## Exercise requirements
Set down, word for word, the part of the puzzle class notes starting at "Batch 3 - Class" and ending at "the next day.".

## Selected extract
######
Batch 3 - Class 156 - Hamiltonian Cycle Puzzles

Preclass Exercise
Every day, Alice is asked, "Are there 18 or 20 trees in total?" If she passes, Bob is asked the same question. If he passes too, the same process is repeated the next day.
If either ever guesses incorrectly, then both are imprisoned forever. If either guesses correctly, then both of them are released. The two can not communicate. Can they escape?

Attendance     Smiti, Muskaan, Arnav, Anishka, Sanya, Gaurav, Anshi, Liza, Damini

Class puzzles

On a football, which is a regular dodecahedron in our case, we put a name of a city on each vertex. Can you go from Rio de Janeiro and go to each city exactly once before returning to Rio?

Is this always possible? For example, can you find a path in the following graph?
How hard is it to find this? Is there a rule (like we had in bridges of Konigsberg)?
######
## Given records
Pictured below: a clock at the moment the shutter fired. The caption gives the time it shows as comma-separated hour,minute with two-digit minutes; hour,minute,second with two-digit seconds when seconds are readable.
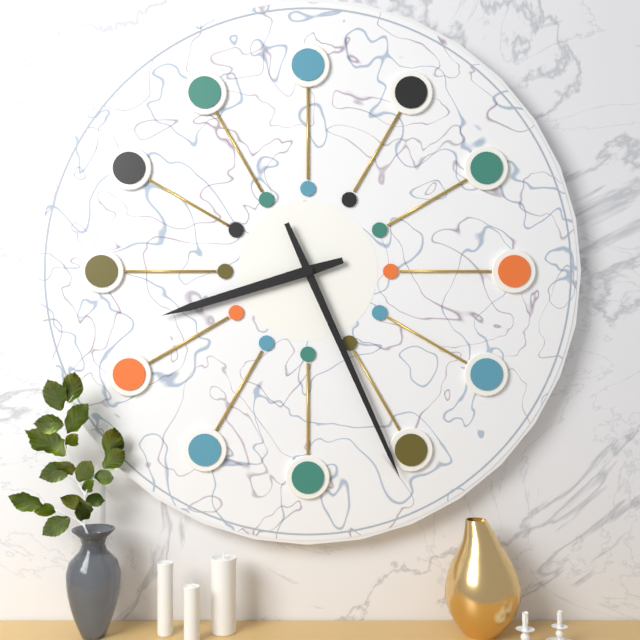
8,26
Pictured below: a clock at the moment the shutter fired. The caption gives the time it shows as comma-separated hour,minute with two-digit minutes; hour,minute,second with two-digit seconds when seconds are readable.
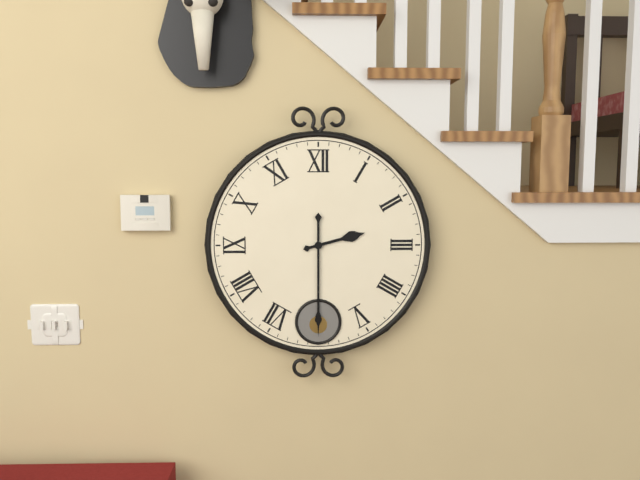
2,30
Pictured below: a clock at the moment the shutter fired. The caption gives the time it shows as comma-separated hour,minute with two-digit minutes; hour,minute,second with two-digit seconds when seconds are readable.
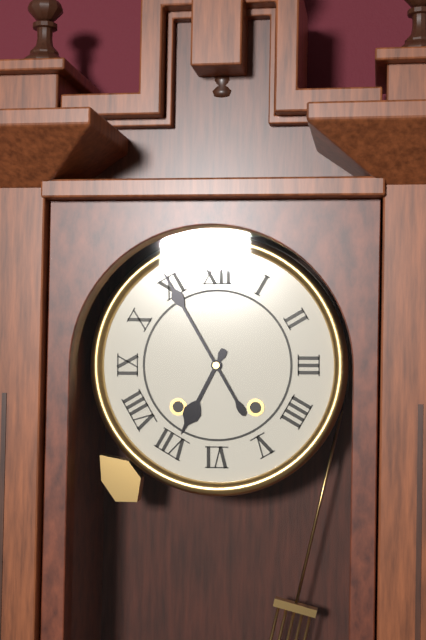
6,55
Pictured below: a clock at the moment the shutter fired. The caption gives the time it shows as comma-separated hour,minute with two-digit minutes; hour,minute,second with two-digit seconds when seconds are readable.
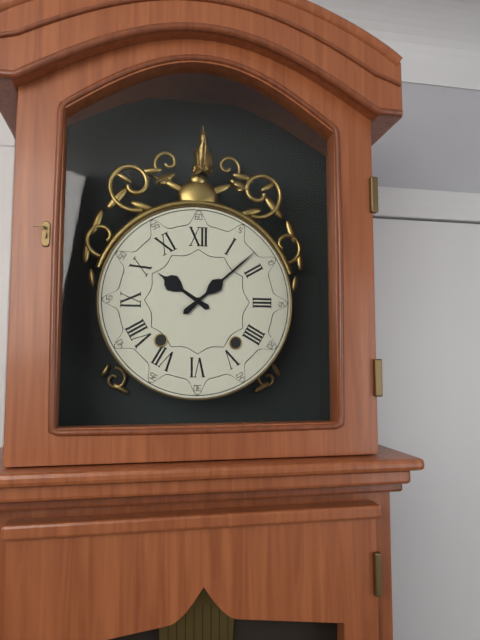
10,08
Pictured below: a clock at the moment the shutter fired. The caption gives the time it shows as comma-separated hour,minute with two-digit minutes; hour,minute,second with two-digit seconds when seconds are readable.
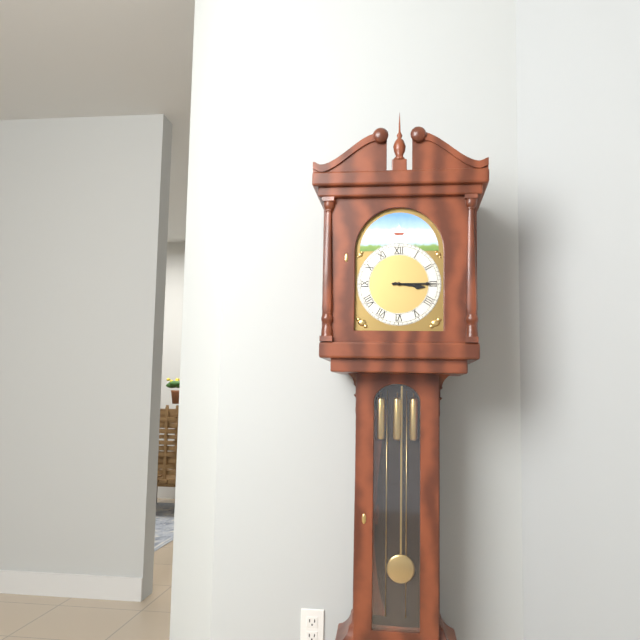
3,15
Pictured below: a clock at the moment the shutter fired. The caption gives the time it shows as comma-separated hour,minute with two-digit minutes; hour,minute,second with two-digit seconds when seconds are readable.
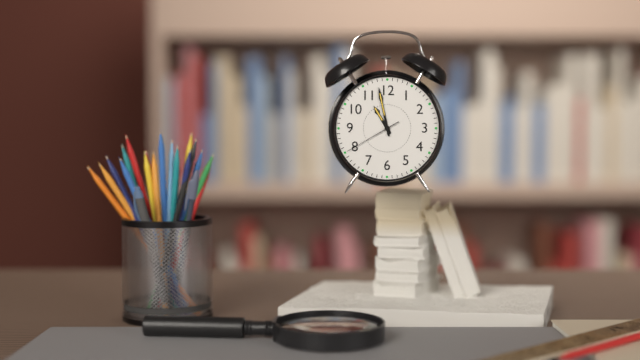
10,58,40
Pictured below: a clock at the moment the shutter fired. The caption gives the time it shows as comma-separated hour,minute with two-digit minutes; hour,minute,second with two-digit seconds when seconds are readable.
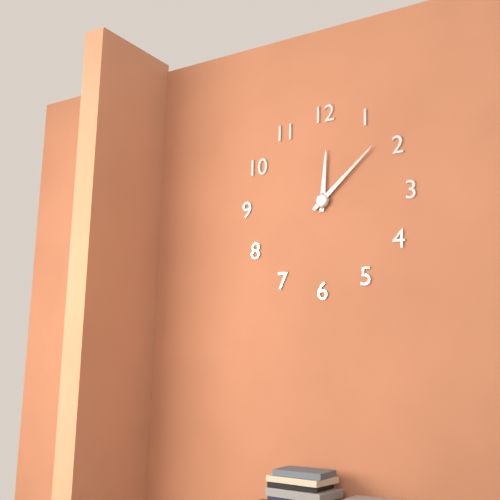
12,08
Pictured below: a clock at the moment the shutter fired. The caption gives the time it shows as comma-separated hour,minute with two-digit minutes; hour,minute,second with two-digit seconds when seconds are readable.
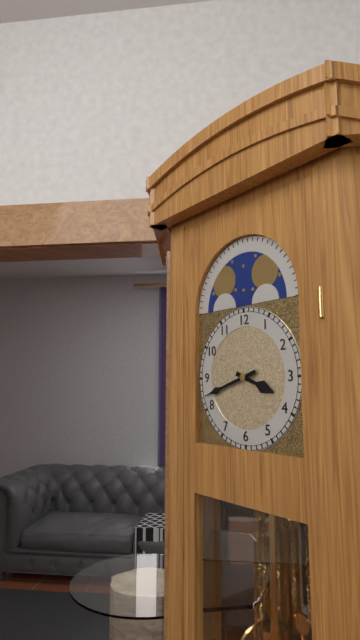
3,42
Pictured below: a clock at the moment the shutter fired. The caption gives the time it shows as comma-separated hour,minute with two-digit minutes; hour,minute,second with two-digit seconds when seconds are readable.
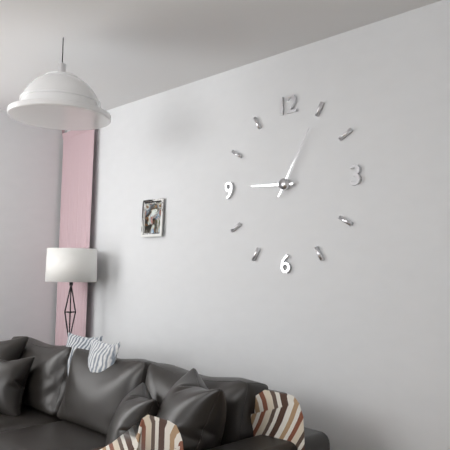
9,05
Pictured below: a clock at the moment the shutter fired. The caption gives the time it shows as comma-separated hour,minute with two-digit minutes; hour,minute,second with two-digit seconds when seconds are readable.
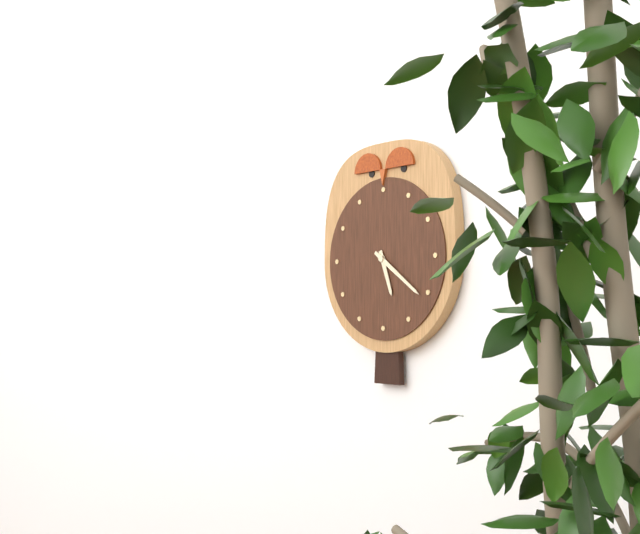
5,21
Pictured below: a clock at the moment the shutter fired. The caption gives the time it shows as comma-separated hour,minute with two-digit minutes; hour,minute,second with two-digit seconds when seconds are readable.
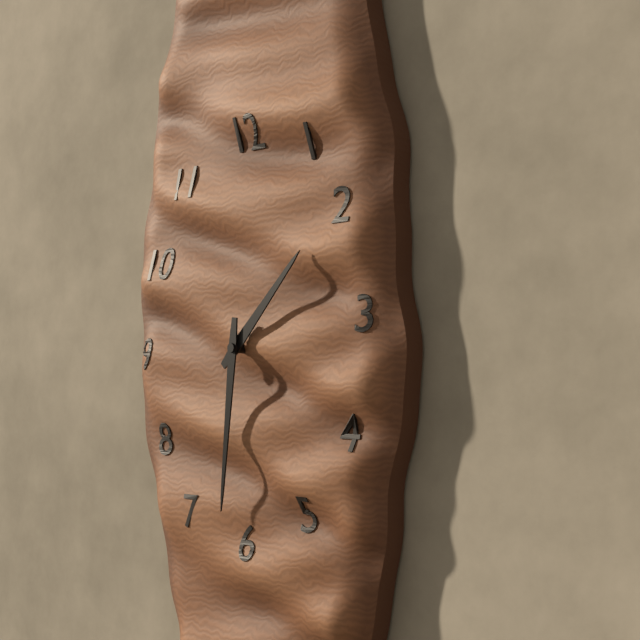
1,31
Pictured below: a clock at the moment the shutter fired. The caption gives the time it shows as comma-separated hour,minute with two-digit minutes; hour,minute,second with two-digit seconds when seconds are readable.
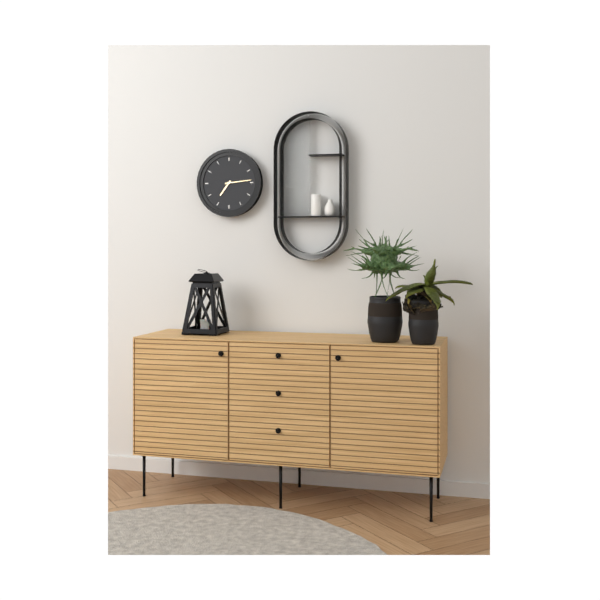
7,14
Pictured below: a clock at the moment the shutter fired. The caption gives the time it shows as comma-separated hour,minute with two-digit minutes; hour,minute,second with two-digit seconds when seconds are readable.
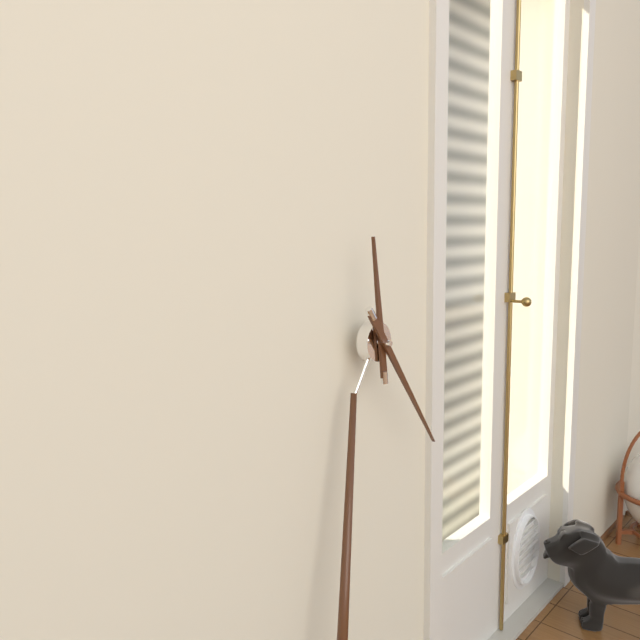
11,22
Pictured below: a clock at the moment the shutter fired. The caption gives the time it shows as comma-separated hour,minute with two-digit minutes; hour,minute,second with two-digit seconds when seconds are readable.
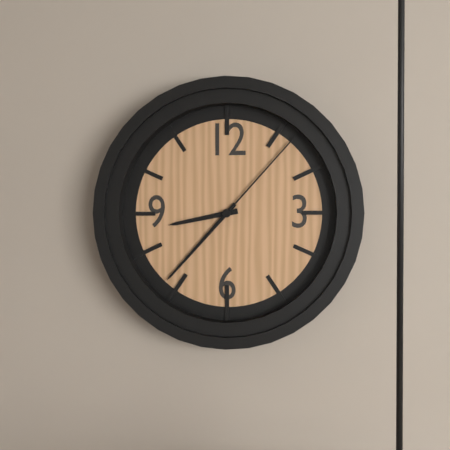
8,37,07
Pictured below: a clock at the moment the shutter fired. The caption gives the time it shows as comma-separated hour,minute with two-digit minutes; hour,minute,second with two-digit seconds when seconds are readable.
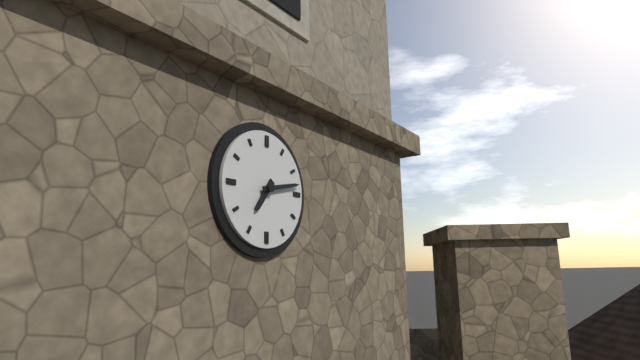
7,13
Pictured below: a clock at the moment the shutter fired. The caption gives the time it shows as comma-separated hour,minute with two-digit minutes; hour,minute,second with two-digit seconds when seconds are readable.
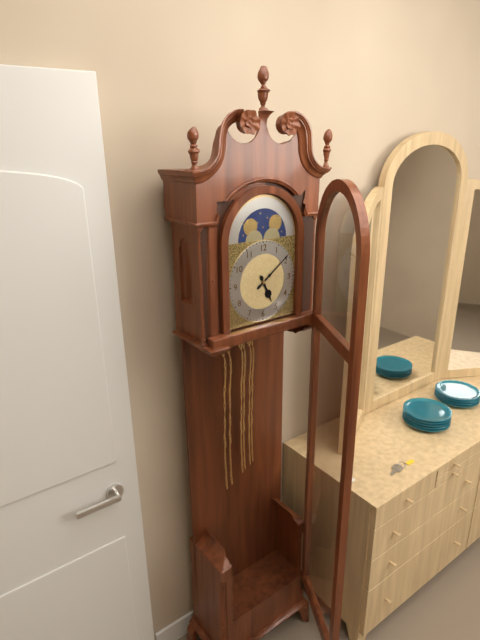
5,09
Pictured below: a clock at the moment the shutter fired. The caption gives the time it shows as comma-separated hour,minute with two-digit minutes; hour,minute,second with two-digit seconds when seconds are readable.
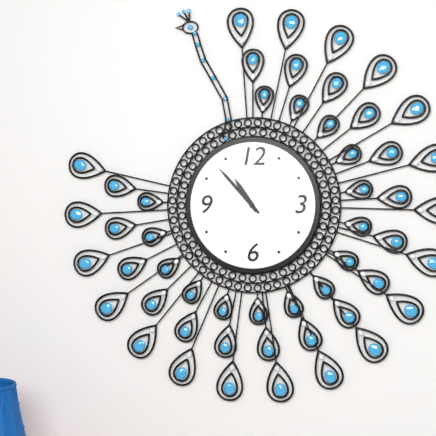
10,53
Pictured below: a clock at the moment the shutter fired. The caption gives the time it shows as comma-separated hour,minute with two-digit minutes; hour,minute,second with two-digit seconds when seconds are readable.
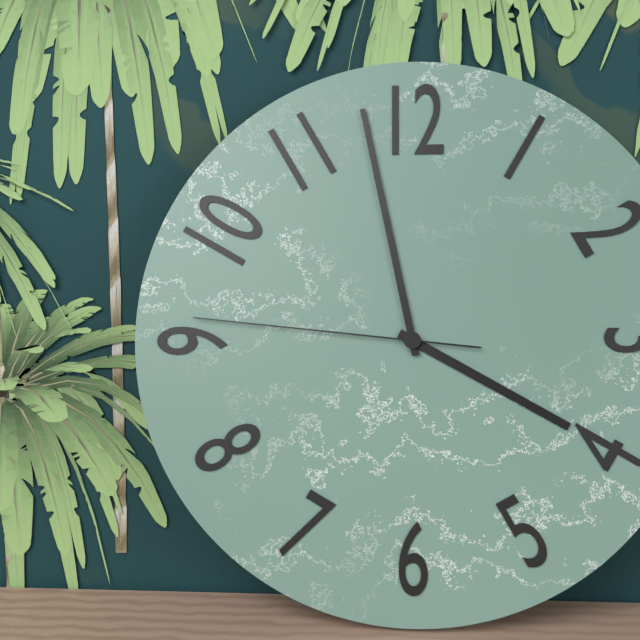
3,58,46
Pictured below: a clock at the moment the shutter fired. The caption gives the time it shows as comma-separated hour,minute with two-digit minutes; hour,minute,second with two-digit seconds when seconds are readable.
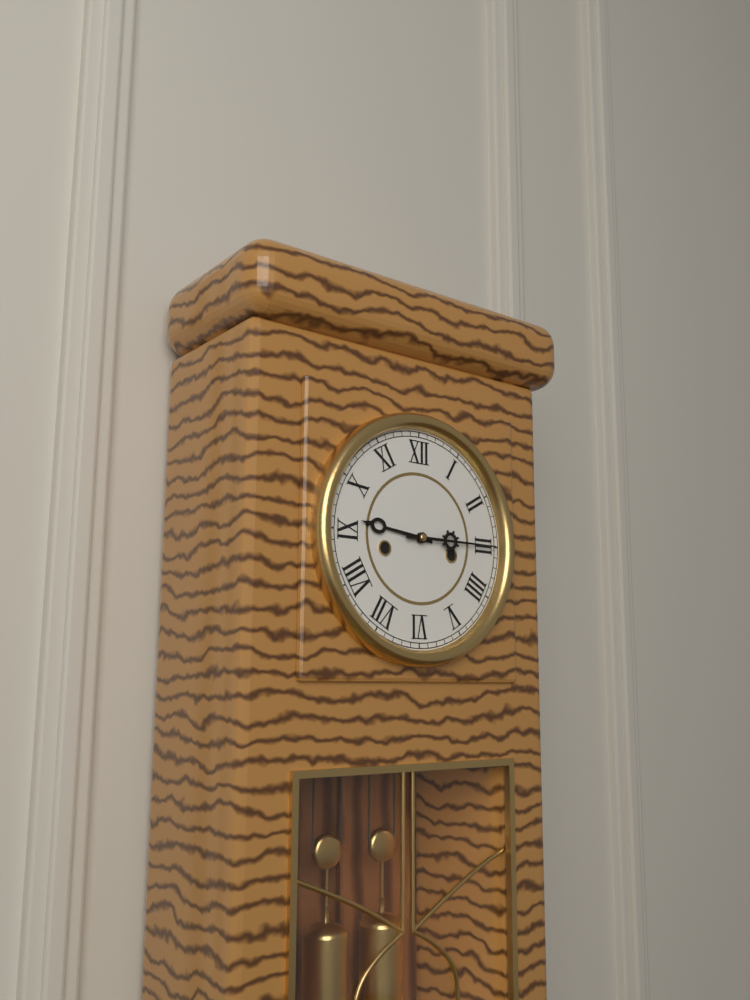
9,15
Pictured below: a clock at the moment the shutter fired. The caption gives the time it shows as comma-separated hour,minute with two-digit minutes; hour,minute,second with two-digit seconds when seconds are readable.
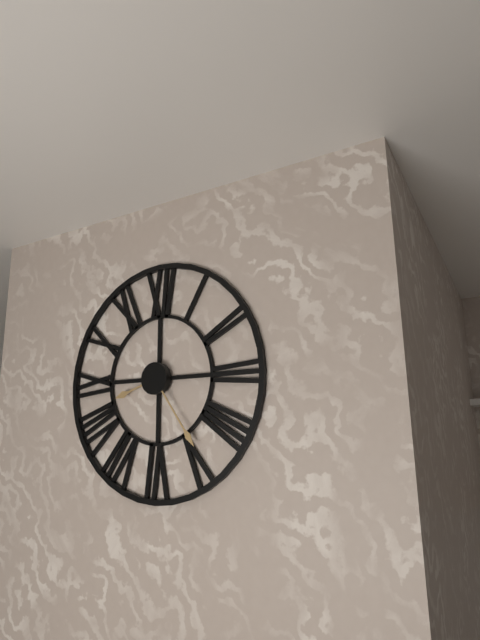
8,24
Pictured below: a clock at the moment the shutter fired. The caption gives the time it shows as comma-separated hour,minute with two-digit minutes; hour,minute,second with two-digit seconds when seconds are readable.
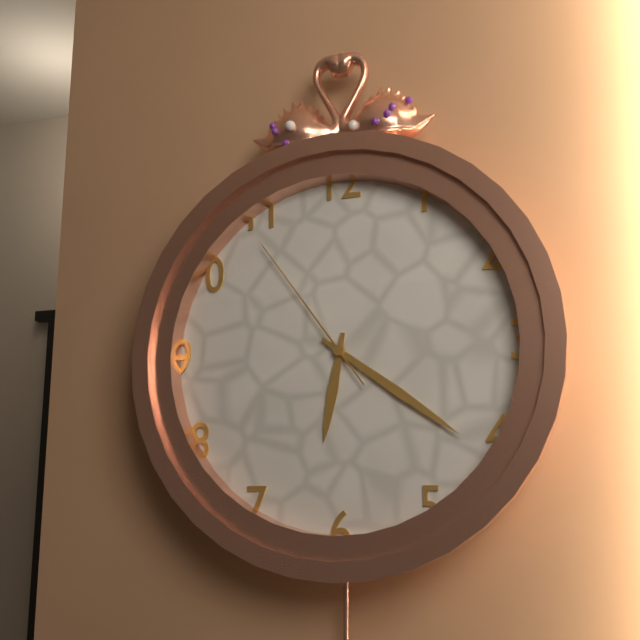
6,21,54
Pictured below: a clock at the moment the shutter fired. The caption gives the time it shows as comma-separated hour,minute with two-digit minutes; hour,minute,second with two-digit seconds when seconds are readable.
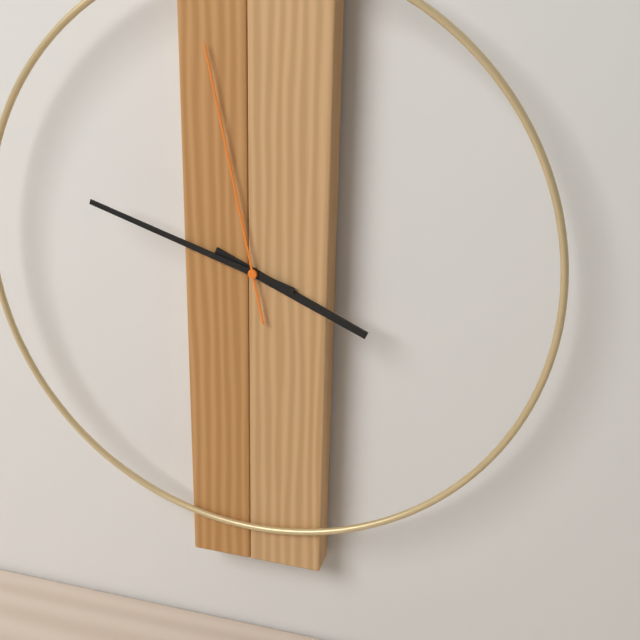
3,48,58
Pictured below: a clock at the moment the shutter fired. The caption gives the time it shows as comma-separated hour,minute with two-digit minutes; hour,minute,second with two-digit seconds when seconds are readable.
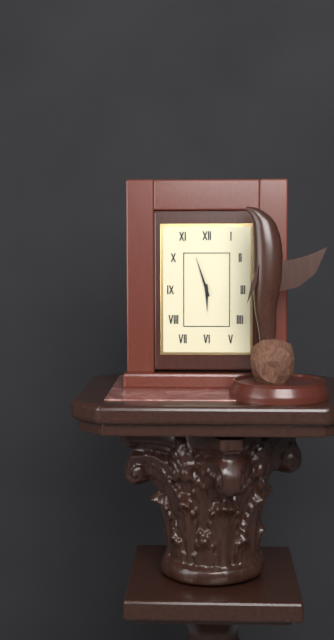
5,57
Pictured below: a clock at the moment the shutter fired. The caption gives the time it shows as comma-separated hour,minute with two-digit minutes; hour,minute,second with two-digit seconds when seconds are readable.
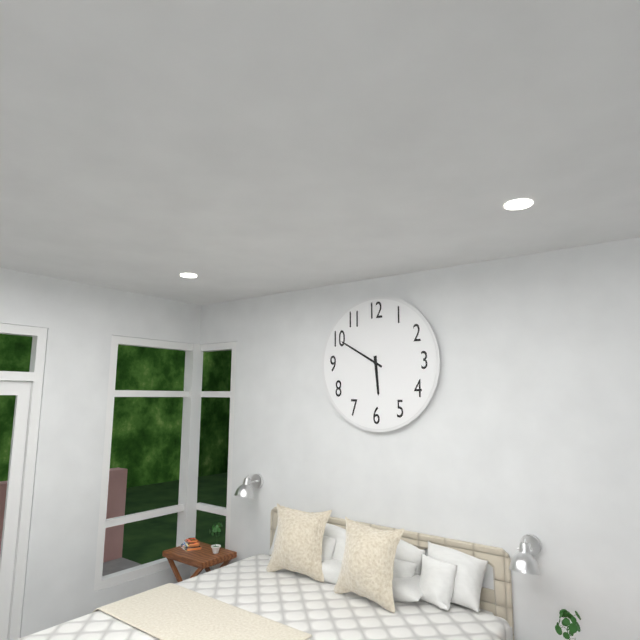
######
## Answer to the task
Batch 3 - Class 156 - Hamiltonian Cycle Puzzles

Preclass Exercise
Every day, Alice is asked, "Are there 18 or 20 trees in total?" If she passes, Bob is asked the same question. If he passes too, the same process is repeated the next day.